Acabamos de tener una pelea por seis millones de euros en balas, hemos comprado la mayor compañía telefónica del país y todo para nada: nos quedamos sin luz, todos y todos a la vez. Fantástico.

Caos sanitario, de movilidad, aeroportuario, telefónico. Yo guardaba “Moleskines” y viejas plumas, bolis que no sé si tendrán recambio y tinta que no sé si podré reponer. Pero tengo una colección de 258 lapiceros de todas clases, les venderé la mitad, no por oro, sino por trueque, un lápiz por una lata de sardinas: las clases de escribir se las daré gratis.

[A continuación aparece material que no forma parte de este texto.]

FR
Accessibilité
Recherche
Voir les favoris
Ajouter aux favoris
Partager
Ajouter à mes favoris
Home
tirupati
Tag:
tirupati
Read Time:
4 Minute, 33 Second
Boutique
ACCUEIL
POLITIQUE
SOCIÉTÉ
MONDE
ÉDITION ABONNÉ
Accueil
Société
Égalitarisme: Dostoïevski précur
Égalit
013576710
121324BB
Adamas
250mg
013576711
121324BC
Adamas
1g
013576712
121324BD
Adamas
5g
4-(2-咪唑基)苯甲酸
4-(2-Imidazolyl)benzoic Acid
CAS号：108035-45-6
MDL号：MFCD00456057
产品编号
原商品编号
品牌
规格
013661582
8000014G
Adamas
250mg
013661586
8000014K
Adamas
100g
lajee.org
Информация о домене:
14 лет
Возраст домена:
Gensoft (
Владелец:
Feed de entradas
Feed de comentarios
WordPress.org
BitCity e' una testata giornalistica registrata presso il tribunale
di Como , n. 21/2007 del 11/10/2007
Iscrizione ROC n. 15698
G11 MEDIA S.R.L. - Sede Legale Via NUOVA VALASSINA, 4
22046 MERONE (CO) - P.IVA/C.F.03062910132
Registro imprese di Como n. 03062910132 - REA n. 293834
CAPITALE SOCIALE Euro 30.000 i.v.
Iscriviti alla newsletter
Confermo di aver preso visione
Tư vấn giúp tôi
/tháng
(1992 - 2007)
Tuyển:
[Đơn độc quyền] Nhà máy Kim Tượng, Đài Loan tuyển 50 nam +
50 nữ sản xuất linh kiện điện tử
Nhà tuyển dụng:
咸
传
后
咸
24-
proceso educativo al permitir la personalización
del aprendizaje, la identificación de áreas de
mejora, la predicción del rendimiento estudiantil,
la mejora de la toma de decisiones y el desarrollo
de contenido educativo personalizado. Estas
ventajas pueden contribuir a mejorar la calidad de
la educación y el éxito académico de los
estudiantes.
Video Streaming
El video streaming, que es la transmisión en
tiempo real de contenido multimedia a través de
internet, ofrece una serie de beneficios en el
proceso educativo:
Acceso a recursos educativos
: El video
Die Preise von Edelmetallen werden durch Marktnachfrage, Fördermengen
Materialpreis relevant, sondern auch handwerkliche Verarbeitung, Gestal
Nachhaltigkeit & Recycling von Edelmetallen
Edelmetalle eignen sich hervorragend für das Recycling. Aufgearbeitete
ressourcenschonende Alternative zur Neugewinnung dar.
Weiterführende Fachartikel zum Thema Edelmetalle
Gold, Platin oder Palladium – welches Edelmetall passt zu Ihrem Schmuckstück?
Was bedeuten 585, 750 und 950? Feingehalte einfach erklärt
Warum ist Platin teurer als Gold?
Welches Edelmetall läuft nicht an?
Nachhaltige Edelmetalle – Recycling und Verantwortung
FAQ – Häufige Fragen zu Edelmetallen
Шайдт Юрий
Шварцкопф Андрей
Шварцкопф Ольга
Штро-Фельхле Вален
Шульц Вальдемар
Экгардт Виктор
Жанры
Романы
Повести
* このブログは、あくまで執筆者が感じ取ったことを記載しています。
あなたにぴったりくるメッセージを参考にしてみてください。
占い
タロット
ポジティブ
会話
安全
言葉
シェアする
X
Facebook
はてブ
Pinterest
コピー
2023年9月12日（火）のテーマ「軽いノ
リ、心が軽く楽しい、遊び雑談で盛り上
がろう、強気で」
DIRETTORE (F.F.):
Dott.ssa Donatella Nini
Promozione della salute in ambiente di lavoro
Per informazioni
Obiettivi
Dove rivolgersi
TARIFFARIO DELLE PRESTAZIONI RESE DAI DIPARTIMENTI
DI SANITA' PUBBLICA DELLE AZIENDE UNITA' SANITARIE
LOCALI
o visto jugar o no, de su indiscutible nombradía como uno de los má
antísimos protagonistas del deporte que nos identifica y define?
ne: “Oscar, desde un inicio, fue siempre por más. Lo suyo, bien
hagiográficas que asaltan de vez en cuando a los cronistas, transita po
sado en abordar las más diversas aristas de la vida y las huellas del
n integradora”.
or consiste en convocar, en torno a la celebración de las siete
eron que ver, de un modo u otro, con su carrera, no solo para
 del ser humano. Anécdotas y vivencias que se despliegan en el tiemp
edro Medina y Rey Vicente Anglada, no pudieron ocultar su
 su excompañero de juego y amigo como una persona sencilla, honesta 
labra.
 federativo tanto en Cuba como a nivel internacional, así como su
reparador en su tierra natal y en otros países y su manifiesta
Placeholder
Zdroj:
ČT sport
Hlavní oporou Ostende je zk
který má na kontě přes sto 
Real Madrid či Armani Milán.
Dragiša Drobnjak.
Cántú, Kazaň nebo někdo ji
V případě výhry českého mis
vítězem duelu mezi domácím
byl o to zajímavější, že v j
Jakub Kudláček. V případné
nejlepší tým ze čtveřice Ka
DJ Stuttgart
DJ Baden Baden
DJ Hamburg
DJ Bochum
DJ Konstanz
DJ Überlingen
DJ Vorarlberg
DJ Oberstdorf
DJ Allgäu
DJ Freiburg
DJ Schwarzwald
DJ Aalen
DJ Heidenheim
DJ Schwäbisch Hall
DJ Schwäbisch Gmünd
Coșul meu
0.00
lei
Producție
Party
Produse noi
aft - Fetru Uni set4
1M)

Pensemos sobre el asunto. Pedro descubrió hace una semana lo que los demás ya conocíamos: “es el mundo el que ha cambiado”. Pero, Pedro, la luz en el país de las renovables, salvados por el diésel, ¿estamos a setas o a rolex, querido?

Ni seguridad en nuestros centros estratégicos: ni Indra, ni Telefónica, ni la madre que los parió. El mundo será esto: lo imprevisible, lo impredecible, la búsqueda de alguna institución medieval que se ocupe de nosotras y nosotros.

Llega la noche, mi señora afirma que no podrá jugar su juego favorito en el teléfono. Yo sonrío, guardo un secreto: leeré mi libro (Flor de avispa, Miguel de los Santos) a la luz de una vela roja (Miguel, a Hermógenes Pachula le gustaría la iluminación, tú me entiendes).

Salgo, si las puertas modernísimas se abren. Me voy a ver si en el chino queda alguna linterna o velas, quizás. Voy a pagar al tabernero que me fió y a comprar unas latas. He oído que, en Madrid, estamos en alerta y se ocupa el gobierno de las infraestructuras. Me temo cualquier cosa.

El apagón también llegó a La Moncloa: los cabezas de huevo no pudieron comunicarse, es lo único que nos permitió relajarnos. Tranquilos, ya sabemos que no necesitamos héroes, ayer no supimos nada de ellos.

PS: Tras la redacción de esta crónica, han ocurrido cosas. Pero no he querido cambiarla. Éstas son mis sensaciones del apagón. Es notable que Sánchez ha comparecido tres veces para no decir nada tres veces. Es notable que siendo Red Eléctrica, una empresa de la SEPI el origen del problema, o sea pública, empresa presidida por amiga de Zapatero, exministra de vivienda, a 546 mil al año, el presidente afirme que estudiará a los operadores privados. Pues eso.